Input data Block Start

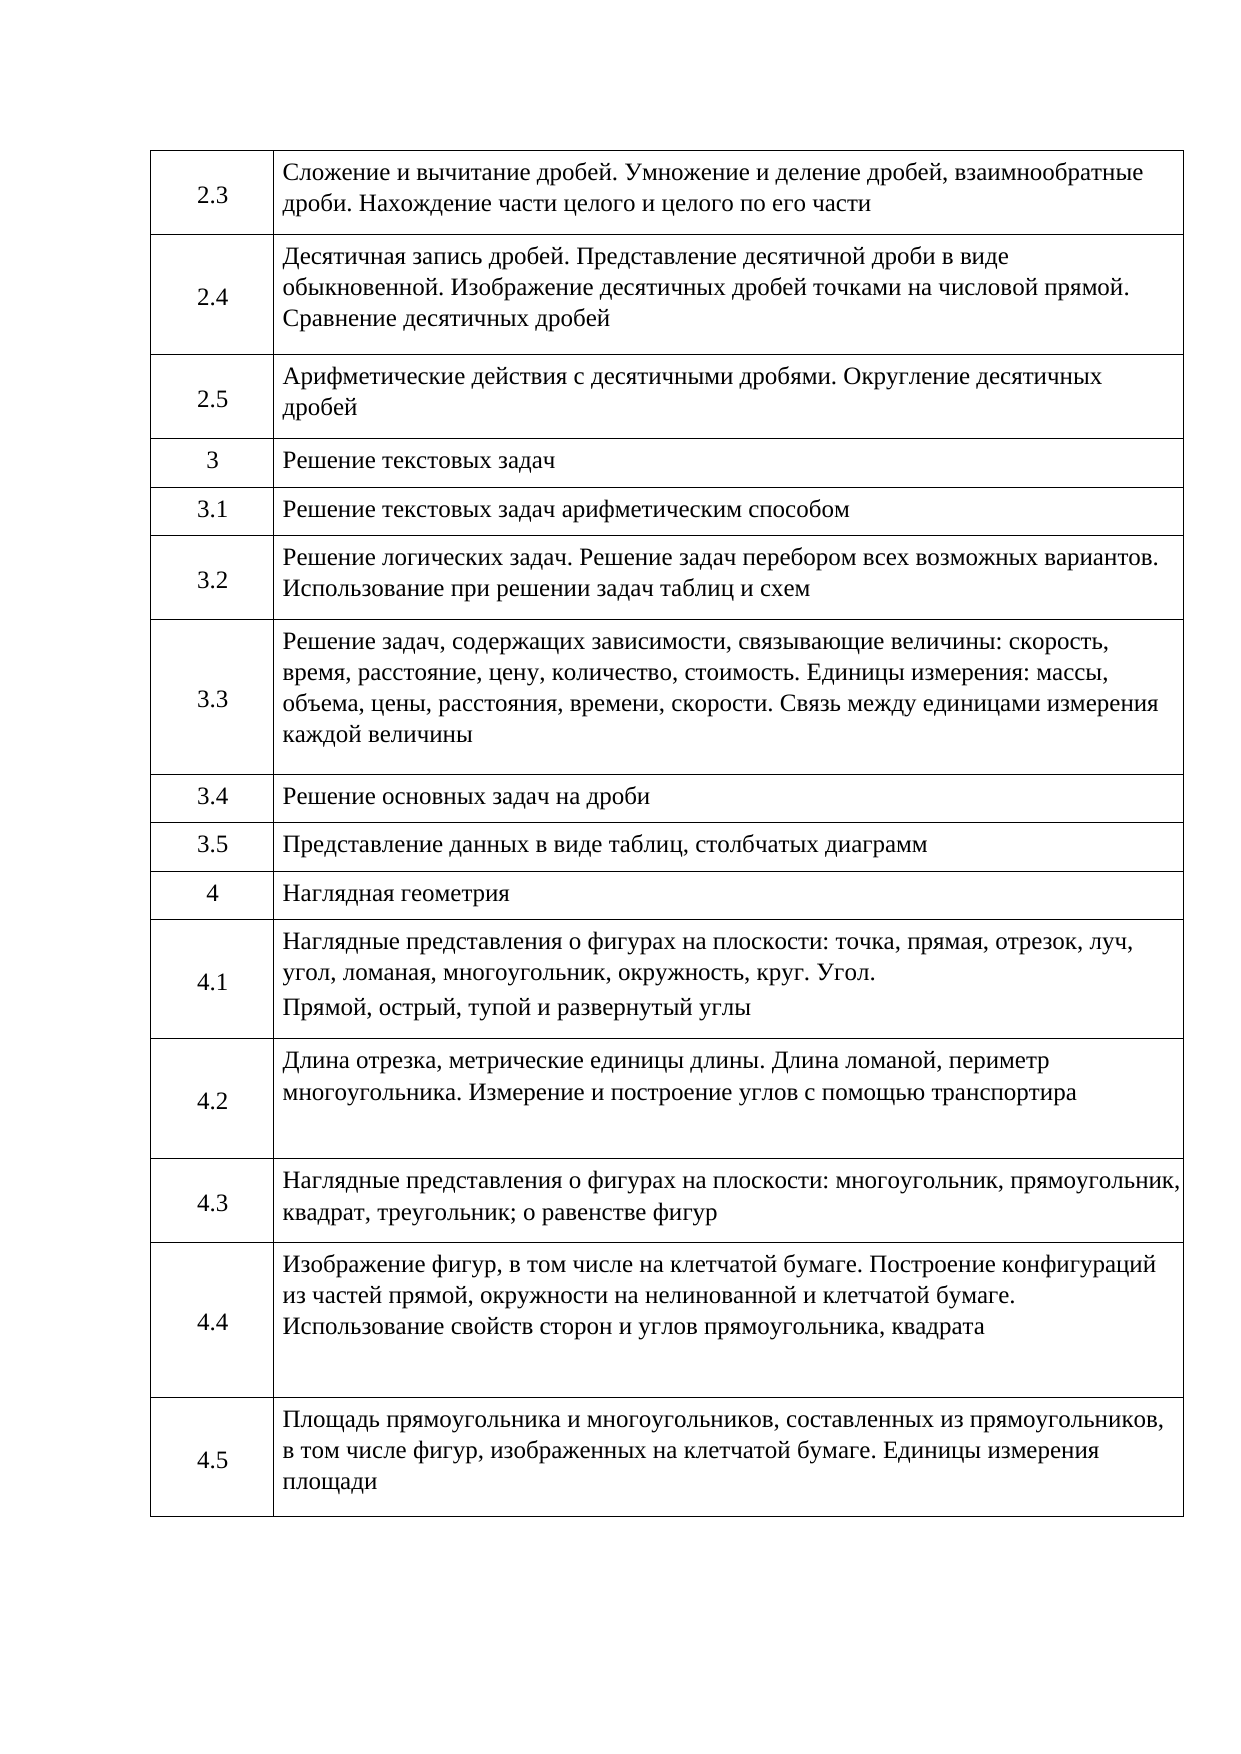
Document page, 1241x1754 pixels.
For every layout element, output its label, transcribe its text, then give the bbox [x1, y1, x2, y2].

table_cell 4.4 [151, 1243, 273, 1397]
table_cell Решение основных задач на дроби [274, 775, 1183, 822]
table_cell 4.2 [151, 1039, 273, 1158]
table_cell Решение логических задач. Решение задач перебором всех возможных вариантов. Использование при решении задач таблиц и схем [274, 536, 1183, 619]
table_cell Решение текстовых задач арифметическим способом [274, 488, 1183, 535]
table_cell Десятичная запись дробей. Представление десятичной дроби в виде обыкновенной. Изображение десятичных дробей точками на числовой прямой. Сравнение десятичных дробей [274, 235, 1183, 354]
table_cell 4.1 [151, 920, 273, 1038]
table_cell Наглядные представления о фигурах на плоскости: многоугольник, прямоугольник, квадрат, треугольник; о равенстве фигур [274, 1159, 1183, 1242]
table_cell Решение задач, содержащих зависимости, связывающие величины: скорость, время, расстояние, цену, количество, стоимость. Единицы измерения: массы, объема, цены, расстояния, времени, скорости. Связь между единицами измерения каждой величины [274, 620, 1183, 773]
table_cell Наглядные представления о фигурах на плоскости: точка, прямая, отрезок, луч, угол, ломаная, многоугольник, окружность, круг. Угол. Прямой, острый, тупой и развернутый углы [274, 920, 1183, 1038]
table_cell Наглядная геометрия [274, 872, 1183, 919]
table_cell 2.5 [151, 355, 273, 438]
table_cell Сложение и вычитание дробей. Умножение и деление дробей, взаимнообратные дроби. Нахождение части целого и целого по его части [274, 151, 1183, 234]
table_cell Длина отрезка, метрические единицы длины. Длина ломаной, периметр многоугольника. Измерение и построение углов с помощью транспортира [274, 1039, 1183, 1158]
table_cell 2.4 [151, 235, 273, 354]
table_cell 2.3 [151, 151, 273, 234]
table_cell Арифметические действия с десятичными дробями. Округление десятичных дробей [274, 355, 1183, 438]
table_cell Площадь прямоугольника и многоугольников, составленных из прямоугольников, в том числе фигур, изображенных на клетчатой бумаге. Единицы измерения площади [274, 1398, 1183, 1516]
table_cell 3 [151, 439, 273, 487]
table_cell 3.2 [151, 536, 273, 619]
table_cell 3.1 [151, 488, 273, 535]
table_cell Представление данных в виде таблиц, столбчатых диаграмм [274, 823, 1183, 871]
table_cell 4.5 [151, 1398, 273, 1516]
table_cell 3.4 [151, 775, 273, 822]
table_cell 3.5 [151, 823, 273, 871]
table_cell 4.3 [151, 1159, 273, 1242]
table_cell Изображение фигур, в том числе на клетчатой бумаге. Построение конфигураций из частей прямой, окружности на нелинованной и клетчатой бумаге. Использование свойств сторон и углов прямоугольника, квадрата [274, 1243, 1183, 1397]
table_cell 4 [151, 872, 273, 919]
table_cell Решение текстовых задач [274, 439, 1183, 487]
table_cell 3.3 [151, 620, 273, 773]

Input data Block End

- Exercise details
For this exercise, return every entry verbatim and omit all pictures.

- Written response
Document page, 1241x1754 pixels.
For every layout element, output its label, transcribe its text, then give the bbox [x1, y1, x2, y2].

table_cell 4.4 [151, 1243, 273, 1397]
table_cell Решение основных задач на дроби [274, 775, 1183, 822]
table_cell 4.2 [151, 1039, 273, 1158]
table_cell Решение логических задач. Решение задач перебором всех возможных вариантов. Использование при решении задач таблиц и схем [274, 536, 1183, 619]
table_cell Решение текстовых задач арифметическим способом [274, 488, 1183, 535]
table_cell Десятичная запись дробей. Представление десятичной дроби в виде обыкновенной. Изображение десятичных дробей точками на числовой прямой. Сравнение десятичных дробей [274, 235, 1183, 354]
table_cell 4.1 [151, 920, 273, 1038]
table_cell Наглядные представления о фигурах на плоскости: многоугольник, прямоугольник, квадрат, треугольник; о равенстве фигур [274, 1159, 1183, 1242]
table_cell Решение задач, содержащих зависимости, связывающие величины: скорость, время, расстояние, цену, количество, стоимость. Единицы измерения: массы, объема, цены, расстояния, времени, скорости. Связь между единицами измерения каждой величины [274, 620, 1183, 773]
table_cell Наглядные представления о фигурах на плоскости: точка, прямая, отрезок, луч, угол, ломаная, многоугольник, окружность, круг. Угол. Прямой, острый, тупой и развернутый углы [274, 920, 1183, 1038]
table_cell Наглядная геометрия [274, 872, 1183, 919]
table_cell 2.5 [151, 355, 273, 438]
table_cell Сложение и вычитание дробей. Умножение и деление дробей, взаимнообратные дроби. Нахождение части целого и целого по его части [274, 151, 1183, 234]
table_cell Длина отрезка, метрические единицы длины. Длина ломаной, периметр многоугольника. Измерение и построение углов с помощью транспортира [274, 1039, 1183, 1158]
table_cell 2.4 [151, 235, 273, 354]
table_cell 2.3 [151, 151, 273, 234]
table_cell Арифметические действия с десятичными дробями. Округление десятичных дробей [274, 355, 1183, 438]
table_cell Площадь прямоугольника и многоугольников, составленных из прямоугольников, в том числе фигур, изображенных на клетчатой бумаге. Единицы измерения площади [274, 1398, 1183, 1516]
table_cell 3 [151, 439, 273, 487]
table_cell 3.2 [151, 536, 273, 619]
table_cell 3.1 [151, 488, 273, 535]
table_cell Представление данных в виде таблиц, столбчатых диаграмм [274, 823, 1183, 871]
table_cell 4.5 [151, 1398, 273, 1516]
table_cell 3.4 [151, 775, 273, 822]
table_cell 3.5 [151, 823, 273, 871]
table_cell 4.3 [151, 1159, 273, 1242]
table_cell Изображение фигур, в том числе на клетчатой бумаге. Построение конфигураций из частей прямой, окружности на нелинованной и клетчатой бумаге. Использование свойств сторон и углов прямоугольника, квадрата [274, 1243, 1183, 1397]
table_cell 4 [151, 872, 273, 919]
table_cell Решение текстовых задач [274, 439, 1183, 487]
table_cell 3.3 [151, 620, 273, 773]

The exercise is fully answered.